Overdose rates in Washington state are on pace to break another record in 2021. At the same time, a local program is working to fight substance abuse in youth.

Quincy Partnership for Youth is partnering with Quincy Recreation Department, Washington State Healthcare Authority, Grant Integrated Services and Evolve Fitness to bring a one-day conditioning program to local high school students.

The program, Nourishing Our Well-being(NOW), will allow 40 high school students on Aug. 11 to learn skills that will give them the tools to develop healthy habits related to substance abuse, sleep, nutrition, physical activity and friendship.

It will be a two-and-a-half hour event that will be split into an outdoor conditioning session and an indoor classroom session.

Overdoses are occurring across all ages, races and ethnicities, and socio-economic backgrounds, the state Department of Health said in a July 20 news release. The preliminary data show 418 overdose deaths in the first three months of 2021 compared to 378 overdose deaths in the first three months of 2020, and of the 418 overdose deaths, 46% (191) are linked to fentanyl, according to the release.

“One concerning trend is the prevalence of young adult mortality; of the fentanyl related deaths, 55 (of 191) were under 30 years of age,” the release said.

Due to this rising number, state health officials are asking that people learn overdose signs and carry naloxone if they plan on consuming any drug not purchased at a pharmacy or cannabis dispensary or have friends and family that do.

The DOH suggests:

Carry at least two doses of the overdose reversal drug naloxone.

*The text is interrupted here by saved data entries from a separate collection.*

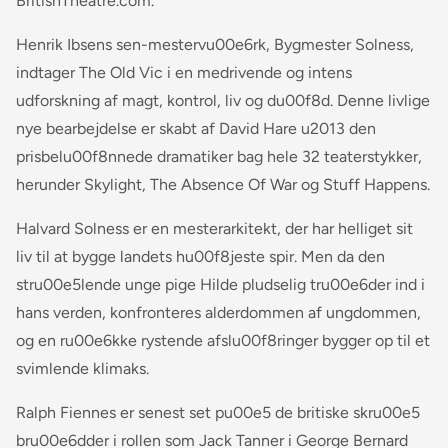
BritishTheatre.com.
Henrik Ibsens sen-mestervu00e6rk, Bygmester Solness,
indtager The Old Vic i en medrivende og intens
udforskning af magt, kontrol, liv og du00f8d. Denne livlige
nye bearbejdelse er skabt af David Hare u2013 den
prisbelu00f8nnede dramatiker bag hele 32 teaterstykker,
herunder Skylight, The Absence Of War og Stuff Happens.
Halvard Solness er en mesterarkitekt, der har helliget sit
liv til at bygge landets hu00f8jeste spir. Men da den
stru00e5lende unge pige Hilde pludselig tru00e6der ind i
hans verden, konfronteres alderdommen af ungdommen,
og en ru00e6kke rystende afslu00f8ringer bygger op til et
svimlende klimaks.
Ralph Fiennes er senest set pu00e5 de britiske skru00e5
bru00e6dder i rollen som Jack Tanner i George Bernard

Know the signs and symptoms of an opioid overdose: blue lips (ashy white lips on a person of color) and blue fingernails; struggling/no breathing; being unresponsive to external stimuli.

If someone may be overdosing, call 9-1-1, give naloxone, and perform rescue breathing.

Find locations near you that provide naloxone and instructions on how to use it, as well as a page specifically about fentanyl.

Use with someone else whenever possible. If you can’t or don’t want to use with someone, consider calling Never Use Alone: (800) 484-3731.

If using fentanyl test strips, no matter the test result, still proceed with caution.

Assume that any substance that you do not purchase at a pharmacy or cannabis dispensary contains fentanyl.

“The first few minutes are critical in a potential overdose, especially in rural areas where it can take emergency medical services 10 minutes or longer to arrive,” said Dr. Bob Lutz in the release. Lutz is a state medical adviser for the Department of Health.